◆ WHAT TO DO:
Rewrite the data below, changing every "djeco" to "Djeco" and leaving everything else unchanged.

◆ DATASET RECORDS:
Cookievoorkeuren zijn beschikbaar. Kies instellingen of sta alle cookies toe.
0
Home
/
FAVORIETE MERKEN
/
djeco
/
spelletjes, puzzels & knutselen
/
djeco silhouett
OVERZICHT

◆ ANSWER:
Cookievoorkeuren zijn beschikbaar. Kies instellingen of sta alle cookies toe.
0
Home
/
FAVORIETE MERKEN
/
Djeco
/
spelletjes, puzzels & knutselen
/
Djeco silhouett
OVERZICHT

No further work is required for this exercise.